Economics – Price elasticity, income elasticity and cross elasticity of demand | e-Consult
Price elasticity, income elasticity and cross elasticity of demand (1 questions)
The price elasticity of demand for cigarettes is -0.5, which means that for every 1% increase in the price of cigarettes, the quantity demanded will decrease by 0.5%.
Impact on Quantity Consumed: Since the absolute value of the PED is less than 1 (| -0.5 | = 0.5), the demand for cigarettes is inelastic. This indicates that consumers are not very responsive to changes in the price of cigarettes. Therefore, a tax on cigarettes will likely lead to a relatively small decrease in the quantity of cigarettes consumed.

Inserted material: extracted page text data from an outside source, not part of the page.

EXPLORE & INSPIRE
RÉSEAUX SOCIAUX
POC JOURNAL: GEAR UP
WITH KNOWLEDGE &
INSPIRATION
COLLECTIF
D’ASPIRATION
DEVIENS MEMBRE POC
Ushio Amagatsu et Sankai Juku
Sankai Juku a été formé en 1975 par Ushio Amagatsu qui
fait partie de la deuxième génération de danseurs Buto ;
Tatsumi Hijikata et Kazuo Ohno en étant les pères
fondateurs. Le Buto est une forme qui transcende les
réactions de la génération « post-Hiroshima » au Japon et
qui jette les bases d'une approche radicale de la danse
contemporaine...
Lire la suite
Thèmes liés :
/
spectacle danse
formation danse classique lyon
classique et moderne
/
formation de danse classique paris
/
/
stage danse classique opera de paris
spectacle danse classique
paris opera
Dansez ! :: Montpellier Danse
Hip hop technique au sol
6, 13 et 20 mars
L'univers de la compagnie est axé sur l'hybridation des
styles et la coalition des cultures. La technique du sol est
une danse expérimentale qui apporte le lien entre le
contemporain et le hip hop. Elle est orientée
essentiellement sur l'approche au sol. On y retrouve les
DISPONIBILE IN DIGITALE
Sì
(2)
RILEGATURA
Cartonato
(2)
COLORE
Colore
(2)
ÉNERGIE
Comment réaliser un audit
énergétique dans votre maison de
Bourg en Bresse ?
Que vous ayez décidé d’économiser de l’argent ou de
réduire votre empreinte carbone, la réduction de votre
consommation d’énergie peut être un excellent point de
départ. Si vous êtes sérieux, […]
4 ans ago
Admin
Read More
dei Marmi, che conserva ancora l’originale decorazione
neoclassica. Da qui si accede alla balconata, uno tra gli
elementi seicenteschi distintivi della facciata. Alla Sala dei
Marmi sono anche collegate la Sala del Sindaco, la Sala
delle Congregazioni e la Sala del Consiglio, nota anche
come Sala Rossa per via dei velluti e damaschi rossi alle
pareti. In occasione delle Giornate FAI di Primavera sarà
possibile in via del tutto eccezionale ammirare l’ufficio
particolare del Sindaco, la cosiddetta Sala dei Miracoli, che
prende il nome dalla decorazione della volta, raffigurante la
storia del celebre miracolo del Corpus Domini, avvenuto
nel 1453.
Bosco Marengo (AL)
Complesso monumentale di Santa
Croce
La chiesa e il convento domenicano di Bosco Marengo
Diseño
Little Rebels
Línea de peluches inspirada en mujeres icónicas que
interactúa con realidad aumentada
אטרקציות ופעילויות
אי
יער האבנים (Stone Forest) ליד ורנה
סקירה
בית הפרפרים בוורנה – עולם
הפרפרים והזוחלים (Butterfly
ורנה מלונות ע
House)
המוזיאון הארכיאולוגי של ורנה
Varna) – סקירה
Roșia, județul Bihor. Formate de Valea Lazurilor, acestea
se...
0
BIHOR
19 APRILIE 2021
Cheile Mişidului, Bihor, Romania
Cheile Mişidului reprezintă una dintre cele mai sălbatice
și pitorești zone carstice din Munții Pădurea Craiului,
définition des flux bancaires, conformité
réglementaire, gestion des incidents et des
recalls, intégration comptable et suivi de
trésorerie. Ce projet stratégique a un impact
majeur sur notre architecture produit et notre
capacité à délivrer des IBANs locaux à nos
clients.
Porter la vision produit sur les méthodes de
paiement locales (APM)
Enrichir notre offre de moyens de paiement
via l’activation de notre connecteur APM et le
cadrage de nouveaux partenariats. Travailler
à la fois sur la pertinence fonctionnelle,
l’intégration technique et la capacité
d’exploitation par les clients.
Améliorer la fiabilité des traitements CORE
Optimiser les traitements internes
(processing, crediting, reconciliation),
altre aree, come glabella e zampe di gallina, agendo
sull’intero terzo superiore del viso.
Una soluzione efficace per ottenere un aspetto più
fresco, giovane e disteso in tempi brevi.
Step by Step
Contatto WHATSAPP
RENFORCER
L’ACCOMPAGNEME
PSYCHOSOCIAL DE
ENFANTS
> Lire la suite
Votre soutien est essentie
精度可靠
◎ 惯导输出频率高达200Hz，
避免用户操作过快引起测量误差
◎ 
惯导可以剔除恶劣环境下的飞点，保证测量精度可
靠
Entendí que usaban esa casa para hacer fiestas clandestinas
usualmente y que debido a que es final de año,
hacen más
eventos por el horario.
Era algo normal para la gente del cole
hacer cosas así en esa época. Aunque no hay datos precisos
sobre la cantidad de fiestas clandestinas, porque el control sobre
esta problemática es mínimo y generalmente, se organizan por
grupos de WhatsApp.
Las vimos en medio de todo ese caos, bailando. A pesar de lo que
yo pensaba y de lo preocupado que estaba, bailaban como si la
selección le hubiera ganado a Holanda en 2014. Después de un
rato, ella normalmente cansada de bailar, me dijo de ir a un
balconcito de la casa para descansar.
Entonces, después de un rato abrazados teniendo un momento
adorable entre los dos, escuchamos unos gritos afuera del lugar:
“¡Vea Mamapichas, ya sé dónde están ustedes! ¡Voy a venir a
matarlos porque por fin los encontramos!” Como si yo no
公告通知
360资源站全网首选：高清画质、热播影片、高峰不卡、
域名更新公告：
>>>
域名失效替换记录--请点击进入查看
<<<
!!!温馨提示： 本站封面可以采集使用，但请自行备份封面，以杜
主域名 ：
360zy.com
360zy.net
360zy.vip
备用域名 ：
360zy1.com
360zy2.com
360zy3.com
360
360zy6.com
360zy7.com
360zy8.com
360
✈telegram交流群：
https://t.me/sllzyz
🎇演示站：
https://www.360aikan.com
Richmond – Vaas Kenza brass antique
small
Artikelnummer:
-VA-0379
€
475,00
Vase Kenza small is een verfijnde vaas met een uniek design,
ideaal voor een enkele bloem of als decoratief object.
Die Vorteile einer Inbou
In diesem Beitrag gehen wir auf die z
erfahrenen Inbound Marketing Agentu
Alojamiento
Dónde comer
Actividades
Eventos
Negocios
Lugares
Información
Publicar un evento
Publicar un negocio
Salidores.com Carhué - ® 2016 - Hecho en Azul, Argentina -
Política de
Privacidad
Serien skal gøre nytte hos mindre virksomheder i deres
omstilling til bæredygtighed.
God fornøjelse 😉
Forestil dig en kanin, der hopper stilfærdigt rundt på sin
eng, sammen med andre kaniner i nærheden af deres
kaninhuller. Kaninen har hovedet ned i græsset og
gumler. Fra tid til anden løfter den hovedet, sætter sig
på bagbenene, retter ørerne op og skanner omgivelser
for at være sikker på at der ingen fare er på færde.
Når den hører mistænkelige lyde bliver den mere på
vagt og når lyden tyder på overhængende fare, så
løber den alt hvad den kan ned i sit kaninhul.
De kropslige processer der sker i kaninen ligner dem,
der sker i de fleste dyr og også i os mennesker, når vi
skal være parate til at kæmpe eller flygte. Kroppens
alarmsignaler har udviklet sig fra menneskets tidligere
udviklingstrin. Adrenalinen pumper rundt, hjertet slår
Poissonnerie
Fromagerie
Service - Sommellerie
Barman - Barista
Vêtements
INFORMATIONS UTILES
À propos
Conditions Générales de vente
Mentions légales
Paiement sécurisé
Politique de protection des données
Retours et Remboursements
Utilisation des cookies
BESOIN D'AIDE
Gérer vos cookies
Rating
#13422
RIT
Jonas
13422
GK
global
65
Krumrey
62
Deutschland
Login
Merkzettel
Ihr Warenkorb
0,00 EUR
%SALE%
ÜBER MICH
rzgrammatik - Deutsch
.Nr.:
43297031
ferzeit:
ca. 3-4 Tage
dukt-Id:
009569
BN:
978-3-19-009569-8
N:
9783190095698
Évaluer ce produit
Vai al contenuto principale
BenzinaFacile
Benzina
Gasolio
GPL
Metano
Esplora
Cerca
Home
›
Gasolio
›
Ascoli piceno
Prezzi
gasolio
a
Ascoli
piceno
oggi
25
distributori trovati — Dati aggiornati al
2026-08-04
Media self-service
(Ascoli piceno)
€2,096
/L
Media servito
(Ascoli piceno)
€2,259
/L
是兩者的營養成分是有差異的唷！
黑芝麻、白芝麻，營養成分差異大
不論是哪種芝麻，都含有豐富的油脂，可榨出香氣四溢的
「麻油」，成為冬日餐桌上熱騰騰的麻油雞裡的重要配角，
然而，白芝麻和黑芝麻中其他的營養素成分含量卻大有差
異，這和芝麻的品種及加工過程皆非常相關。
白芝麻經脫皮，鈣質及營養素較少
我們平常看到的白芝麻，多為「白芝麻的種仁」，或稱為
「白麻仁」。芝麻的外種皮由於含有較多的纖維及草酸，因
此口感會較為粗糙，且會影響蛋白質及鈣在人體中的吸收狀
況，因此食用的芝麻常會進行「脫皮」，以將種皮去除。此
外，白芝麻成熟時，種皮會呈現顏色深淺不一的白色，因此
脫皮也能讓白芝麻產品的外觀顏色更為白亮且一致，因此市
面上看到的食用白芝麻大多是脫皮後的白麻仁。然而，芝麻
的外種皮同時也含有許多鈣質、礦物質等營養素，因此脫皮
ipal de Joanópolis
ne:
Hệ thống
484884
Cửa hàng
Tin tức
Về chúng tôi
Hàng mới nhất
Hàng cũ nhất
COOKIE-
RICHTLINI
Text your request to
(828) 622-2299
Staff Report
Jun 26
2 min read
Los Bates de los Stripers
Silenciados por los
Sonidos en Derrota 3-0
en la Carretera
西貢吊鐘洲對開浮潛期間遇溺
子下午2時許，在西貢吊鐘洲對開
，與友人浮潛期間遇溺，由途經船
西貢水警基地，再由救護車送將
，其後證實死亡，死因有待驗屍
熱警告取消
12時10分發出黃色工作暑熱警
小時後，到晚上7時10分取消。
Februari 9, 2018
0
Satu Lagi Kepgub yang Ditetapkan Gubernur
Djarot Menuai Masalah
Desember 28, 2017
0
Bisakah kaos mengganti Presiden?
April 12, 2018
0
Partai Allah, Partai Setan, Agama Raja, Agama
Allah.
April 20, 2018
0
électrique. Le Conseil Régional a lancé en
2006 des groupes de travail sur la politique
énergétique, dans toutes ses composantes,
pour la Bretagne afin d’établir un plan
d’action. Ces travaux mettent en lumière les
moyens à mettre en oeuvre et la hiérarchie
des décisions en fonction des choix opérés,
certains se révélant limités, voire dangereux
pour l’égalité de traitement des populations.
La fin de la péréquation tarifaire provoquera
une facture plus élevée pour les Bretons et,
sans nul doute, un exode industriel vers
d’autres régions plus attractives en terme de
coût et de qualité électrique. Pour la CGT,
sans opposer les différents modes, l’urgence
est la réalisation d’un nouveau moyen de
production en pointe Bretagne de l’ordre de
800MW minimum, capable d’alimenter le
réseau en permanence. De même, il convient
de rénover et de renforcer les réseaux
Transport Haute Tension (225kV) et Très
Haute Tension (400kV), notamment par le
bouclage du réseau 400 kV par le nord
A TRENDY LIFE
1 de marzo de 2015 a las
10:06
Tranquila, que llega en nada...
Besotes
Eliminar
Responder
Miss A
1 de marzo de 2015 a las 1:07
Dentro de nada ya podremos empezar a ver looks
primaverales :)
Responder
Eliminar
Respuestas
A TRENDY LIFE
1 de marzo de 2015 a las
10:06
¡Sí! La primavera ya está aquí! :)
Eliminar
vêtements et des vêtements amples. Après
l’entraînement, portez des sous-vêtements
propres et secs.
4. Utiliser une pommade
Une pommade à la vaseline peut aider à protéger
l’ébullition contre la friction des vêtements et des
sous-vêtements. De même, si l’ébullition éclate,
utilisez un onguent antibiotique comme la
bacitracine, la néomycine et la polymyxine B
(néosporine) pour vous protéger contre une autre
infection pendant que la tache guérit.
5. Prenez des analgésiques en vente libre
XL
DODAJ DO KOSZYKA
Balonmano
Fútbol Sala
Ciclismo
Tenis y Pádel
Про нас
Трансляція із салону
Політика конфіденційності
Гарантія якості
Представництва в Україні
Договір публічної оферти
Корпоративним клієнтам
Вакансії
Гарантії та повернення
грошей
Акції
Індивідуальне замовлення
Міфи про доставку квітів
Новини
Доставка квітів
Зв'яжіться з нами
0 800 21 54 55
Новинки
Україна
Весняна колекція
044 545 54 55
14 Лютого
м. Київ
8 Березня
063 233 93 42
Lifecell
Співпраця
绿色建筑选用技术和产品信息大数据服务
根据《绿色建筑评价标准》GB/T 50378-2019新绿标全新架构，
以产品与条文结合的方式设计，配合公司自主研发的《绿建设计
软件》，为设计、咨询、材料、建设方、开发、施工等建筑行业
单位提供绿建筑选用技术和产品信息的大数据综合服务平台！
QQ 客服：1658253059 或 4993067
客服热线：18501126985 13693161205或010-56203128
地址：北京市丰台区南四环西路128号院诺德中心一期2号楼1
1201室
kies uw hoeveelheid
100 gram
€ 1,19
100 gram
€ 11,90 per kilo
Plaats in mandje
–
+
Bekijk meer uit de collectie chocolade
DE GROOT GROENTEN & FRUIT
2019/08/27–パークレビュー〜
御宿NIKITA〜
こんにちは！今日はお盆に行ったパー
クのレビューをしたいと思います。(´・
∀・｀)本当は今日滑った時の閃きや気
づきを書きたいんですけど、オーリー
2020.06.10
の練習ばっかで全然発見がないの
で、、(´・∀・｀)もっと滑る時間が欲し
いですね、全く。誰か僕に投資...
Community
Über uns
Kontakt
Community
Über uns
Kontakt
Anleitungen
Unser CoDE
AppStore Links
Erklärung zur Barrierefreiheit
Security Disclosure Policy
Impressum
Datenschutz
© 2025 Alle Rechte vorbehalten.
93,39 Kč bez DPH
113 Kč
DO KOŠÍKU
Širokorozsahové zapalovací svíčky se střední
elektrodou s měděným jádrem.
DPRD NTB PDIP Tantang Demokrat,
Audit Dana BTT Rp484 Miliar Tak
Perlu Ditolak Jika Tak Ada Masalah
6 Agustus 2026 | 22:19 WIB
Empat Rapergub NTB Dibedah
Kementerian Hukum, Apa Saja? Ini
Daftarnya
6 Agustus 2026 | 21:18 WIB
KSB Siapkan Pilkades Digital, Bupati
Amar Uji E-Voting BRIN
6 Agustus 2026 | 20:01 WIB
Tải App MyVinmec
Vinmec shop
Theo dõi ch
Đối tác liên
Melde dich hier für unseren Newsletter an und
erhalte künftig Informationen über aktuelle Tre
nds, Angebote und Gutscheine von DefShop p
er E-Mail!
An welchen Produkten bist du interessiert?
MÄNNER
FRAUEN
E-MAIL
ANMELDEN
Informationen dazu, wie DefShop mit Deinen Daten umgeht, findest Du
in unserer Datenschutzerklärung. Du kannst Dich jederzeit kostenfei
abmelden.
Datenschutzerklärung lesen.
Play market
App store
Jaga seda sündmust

Impact on Government Tax Revenue: The government's tax revenue will depend on the size of the tax and the magnitude of the change in quantity demanded. Because demand is inelastic, the quantity of cigarettes consumed will not fall significantly. Therefore, even with a tax, the government will still be able to generate a substantial amount of tax revenue. The tax revenue will be calculated as the tax per cigarette multiplied by the quantity of cigarettes sold.
In summary: A tax on cigarettes with an inelastic demand will result in a small decrease in the quantity of cigarettes consumed but a relatively high level of tax revenue for the government.